Rally dump existing cluster data while 429 occur

when I try to create a track from data in an existing cluster, I found that error occurred like following

Extracting documents for index [compress_ratio_ac...     1650000/50000001 docs [3.3% done][ERROR] Cannot create-track. TransportError(429, 'circuit_breaking_exception', '[parent] Data too large, data for [<http_request>] would be [1702314100/1.5gb], which is larger than the limit of [1690094796/1.5gb], real usage: [1702313936/1.5gb], new bytes reserved: [164/164b], usages [request=0/0b, fielddata=0/0b, in_flight_requests=154112090/146.9mb, accounting=0/0b]').

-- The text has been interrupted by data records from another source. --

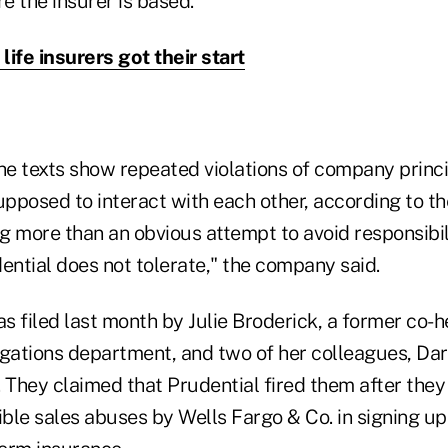
e the insurer is based.
life insurers got their start
the texts show repeated violations of company princ
posed to interact with each other, according to the 
ng more than an obvious attempt to avoid responsibil
ential does not tolerate," the company said.
 filed last month by Julie Broderick, a former co-h
igations department, and two of her colleagues, Da
They claimed that Prudential fired them after they
ble sales abuses by Wells Fargo & Co. in signing up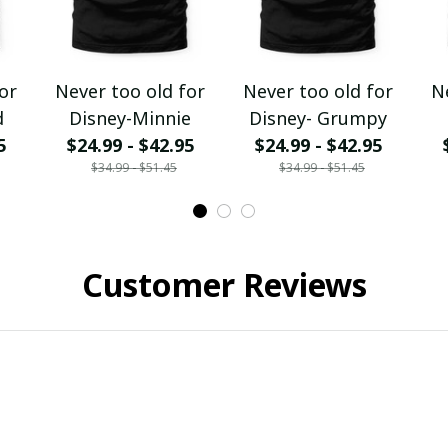
or
Never too old for
Never too old for
N
d
Disney-Minnie
Disney- Grumpy
5
$24.99 - $42.95
$24.99 - $42.95
$34.99 - $51.45
$34.99 - $51.45
Customer Reviews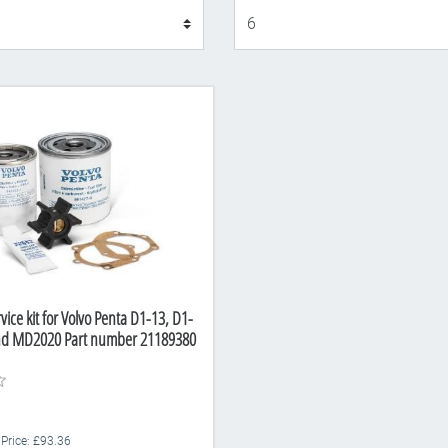
Display
vice kit for Volvo Penta D1-13, D1-
nd MD2020 Part number 21189380
 Price: £93.36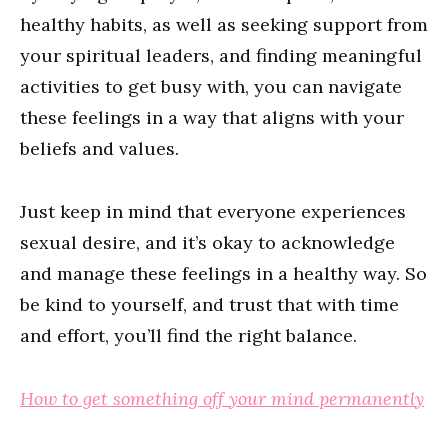
healthy habits, as well as seeking support from
your spiritual leaders, and finding meaningful
activities to get busy with, you can navigate
these feelings in a way that aligns with your
beliefs and values.
Just keep in mind that everyone experiences
sexual desire, and it’s okay to acknowledge
and manage these feelings in a healthy way. So
be kind to yourself, and trust that with time
and effort, you’ll find the right balance.
How to get something off your mind permanently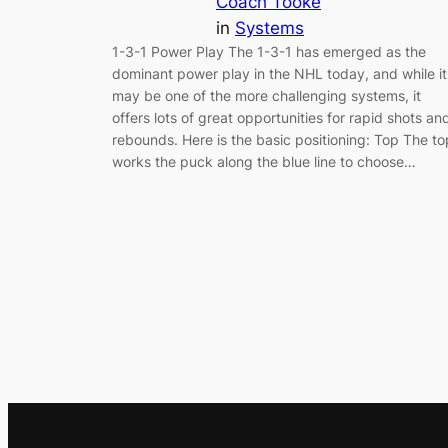
Coach Tooke
in
Systems
1-3-1 Power Play The 1-3-1 has emerged as the
dominant power play in the NHL today, and while it
may be one of the more challenging systems, it
offers lots of great opportunities for rapid shots an
rebounds. Here is the basic positioning: Top The to
works the puck along the blue line to choose…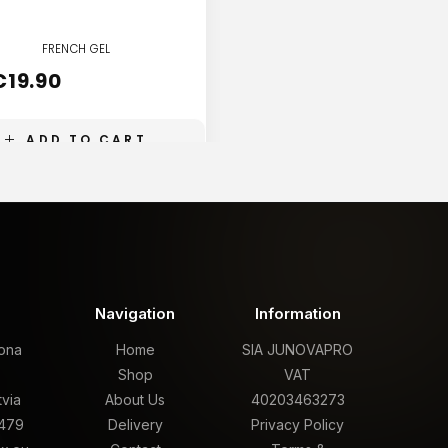
FRENCH GEL
FRENCH GEL
€
19.90
€
19.90
ADD TO CART
ADD TO CART
t
Navigation
Information
rona
Home
SIA JUNOVAPRO
,
Shop
VAT
tvia
About Us
40203463273
479
Delivery
Privacy Policy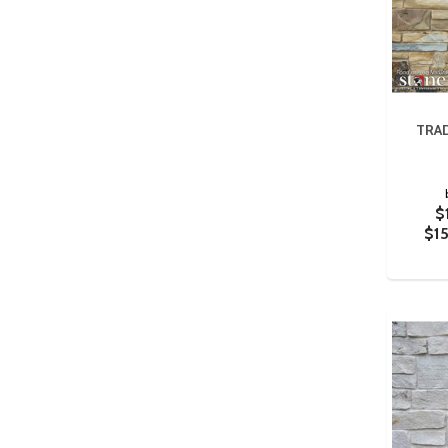
TRAD
$
$1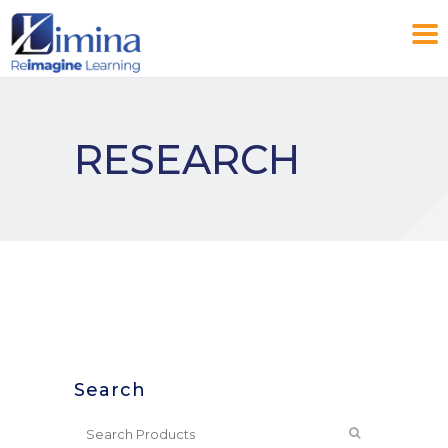
RESEARCH
Search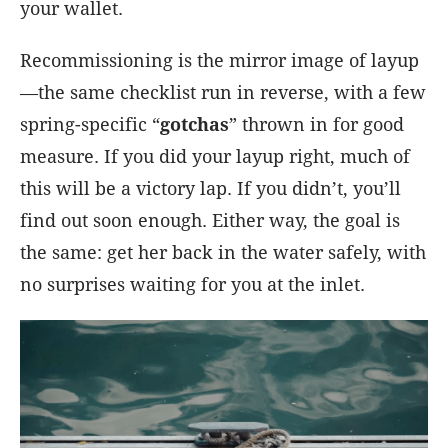
your wallet.
Recommissioning is the mirror image of layup
—the same checklist run in reverse, with a few
spring-specific “
gotchas
” thrown in for good
measure. If you did your layup right, much of
this will be a victory lap. If you didn’t, you’ll
find out soon enough. Either way, the goal is
the same: get her back in the water safely, with
no surprises waiting for you at the inlet.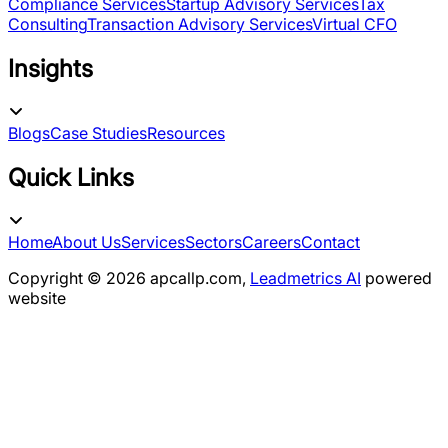
Compliance Services
Startup Advisory Services
Tax
Consulting
Transaction Advisory Services
Virtual CFO
Insights
Blogs
Case Studies
Resources
Quick Links
Home
About Us
Services
Sectors
Careers
Contact
Copyright ©
2026
apcallp.com,
Leadmetrics AI
powered
website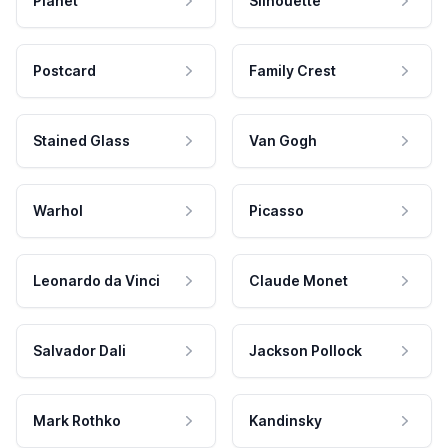
Planet
Silhouette
Postcard
Family Crest
Stained Glass
Van Gogh
Warhol
Picasso
Leonardo da Vinci
Claude Monet
Salvador Dali
Jackson Pollock
Mark Rothko
Kandinsky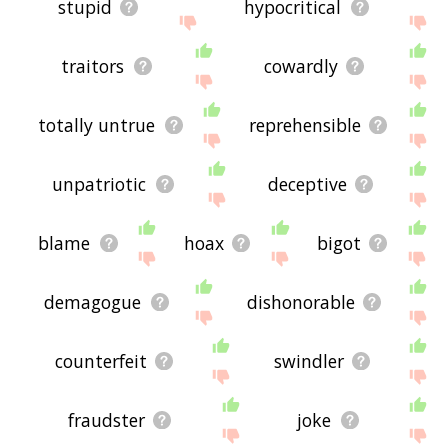
stupid
hypocritical
traitors
cowardly
totally untrue
reprehensible
unpatriotic
deceptive
blame
hoax
bigot
demagogue
dishonorable
counterfeit
swindler
fraudster
joke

how can I solve this problem if I don't set ES config indices.fielddata.cache.size, rally can do something to avoid this situation?

Hi,

extracting all data from a cluster puts a heavier burden than usual operation on the cluster. Looking at the circuit breaker exception I guess that you limit heap size to ~ 2GB. I suggest you temporarily allocate more heap memory to Elasticsearch when extracting data.

Daniel

1 Like

thanks Daniel,
maybe the cluster has other pressure of writing data when I extracting data from it, which cause the JVM memory to be insufficient, i'll try later, but there is no way to solve it by configuring rally right? perhaps only configure ES can avoid this if i have limited JVM memory

Dzp

Hi,

no, it's unfortunately not configurable. Internally, Rally uses the Python client's scan helper which fetches documents in batches of size 1000.

Daniel

thanks again Daniel,

it's so helpful to me, glad to talk with you